Ternyata cerita ustaz adalah goyon belaka. Tidak ada kejadian seperti itu. Itu cerita fiktif saja. Cerita di atas diceritakan ketika maraknya penemuan makanan yang mengangung zat berbahaya tersebut. Begitulah kehidupan di pesantren, goyonan dan bercandaan adalah ibarat bumbu, asam garamnya kehidupan, di sela-sela kesibukan belajar.
Masalah kebersihan, yang menjadi sasaran kritikan pemerhati pesantren, karena sering menimbulkan berbagai macam penyakit kulit, juga menyimpan cerita tersendiri di kalangan santri. Penyakit gatal-gatal yang menimbulkan borok dan koreng di bagian-bagian tertentu tubuh, menjadi ujian berat lain kehidupan yang dijalani sebagai seorang santri.
Ada banyak sebutan untuk penyakit ini, seperti kudisan, kurapan dan lain-lain. Kami menyebutnya sangkadian. Hampir tidak ada santri yang tidak pernah tertular penyakit ini.

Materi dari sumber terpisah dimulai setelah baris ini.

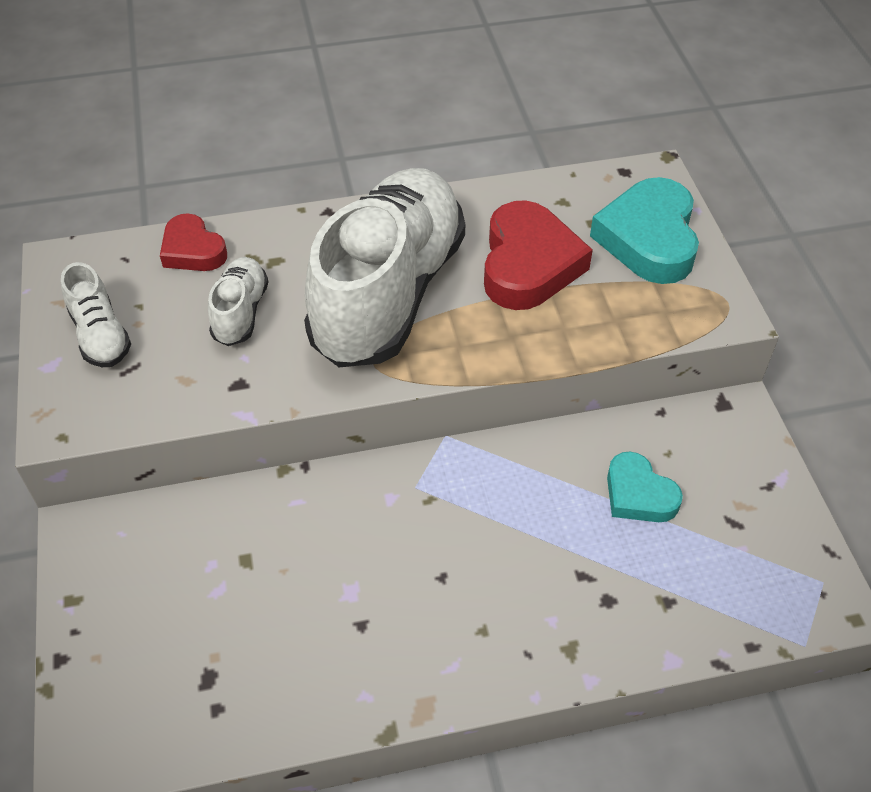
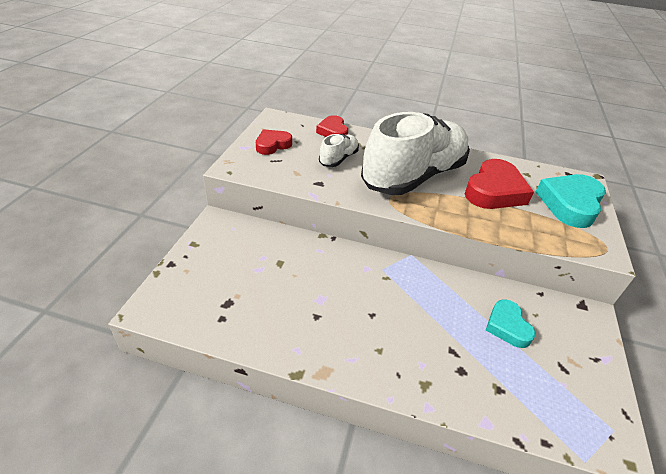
camera: 25 degrees right, 10 degrees down
(100, 335) = (272, 145): white shoe -> red heart

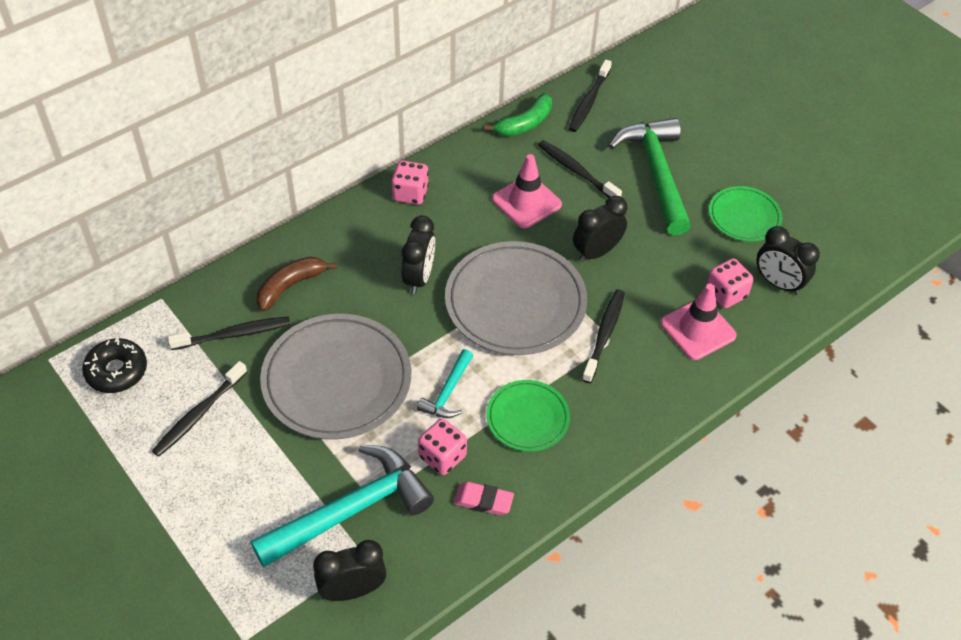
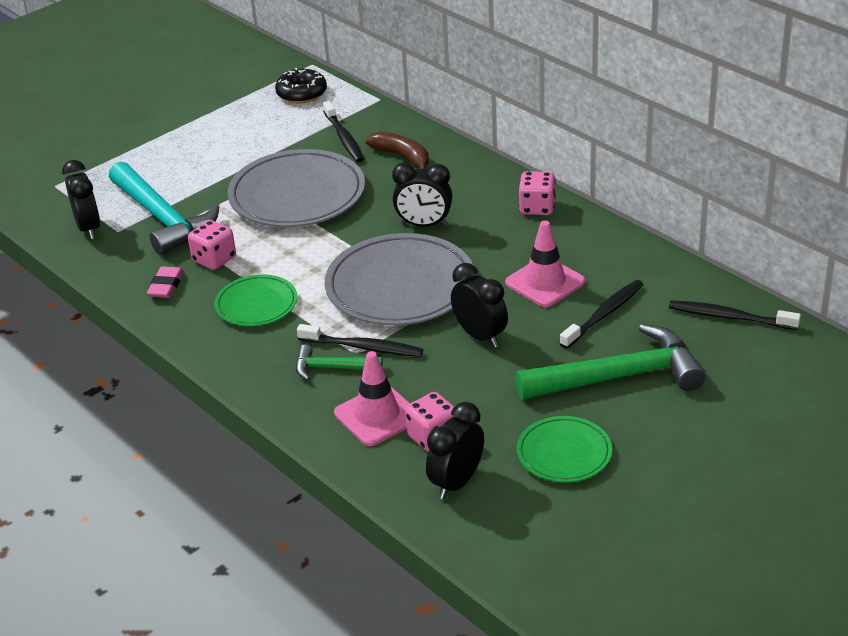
camera: 90 degrees right, 15 degrees down
(199, 414) = (260, 135): black toothbrush -> none
(448, 392) = (285, 255): turquoise hammer -> none
(525, 124) = (670, 272): green banana -> none
(631, 359) = (332, 368): none -> green hammer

Begitu penomenalnya penyakit ini sampai-sampai seorang santri menggubah sebuah syair berbahasa campuran Arab-Banjar, namun disesuaikan dengan kaidah tata bahasa Arab tentang penyakit kulit ini. Gubahan itu berbunyi:
“Laisa al fata bila sangkadi, faidza gataltum fagaruha.” (Tidaklah dinamakan seorang pemuda kalau belum punya sangkadi, apabila engkau merasa gatal, maka garuk-garuklah akan ia”.)
Gubahan sang santri ini turun temurun terus abadi sampai saat ini dalam kepala setiap santri. Ia hafal sendiri tanpa dihapalkan, karena sudah dijadikan semacam lelucon.
Cerita lainnya ialah tentang kutu kasur atau bantal. Di beberapa daerah disebut dengan kutu busuk lantaran hewan ini mempunyai bau yang khas, apalagi kalau dipencet. Sebagian lagi menyebutnya tungau karena binatang ini adalah jenis kutu penghisap darah. Dalam bahasa daerah kami menyebutnya pampijit.
Tidak hanya berdiam dan bersarang di kasur atau bantal saja, hewan ini juga betah tinggal di pakaian, seperti sarung, baju bahkan di kopiah. Kalau santri pergi ke masjid untuk salat, pampijit ini pun ikut terbawa, terkadang terjatuh di sajadah. Demikian pula kalau santri ke kelas untuk belajar pampijit pun ikut juga, kadang gentayangan di kopiah para santri.
Tentang pampijit ini pun juga punya cerita tersendiri. Adalah seekor pampijit bercerita dengan sangat bersemangat kepada teman-temannya bahwa dia baru saja pulang dari berhaji. Jelas saja teman-temannya tidak mempercayai omongan si haji pampijit ini. Namun yang bercerita bersekeras bahwa ia memang telah melaksanakan haji, dan baru saja pulang dua hari yang lalu.
Haji pampijit pun bercerita tentang ihwal keberangkatannya. Dia diam-diam ia menyelinap di kopiah seorang anak santri yang kebetulan mau berangkat haji bersama orangtuanya tahun ini. Ia mengatakan bahwa ketika si santri tawaf berkeliling Kakbah ia pun ikut tawaf. Ketika si santri wukuf di Arafah ia juga ikut wukuf. Begitulah, dia terus saja mengikuti kemana pun dan di mana pun sang santri berada sampai pelaksanaan ritual haji berakhir dan baru saja pulang sejak dua hari yang lalu.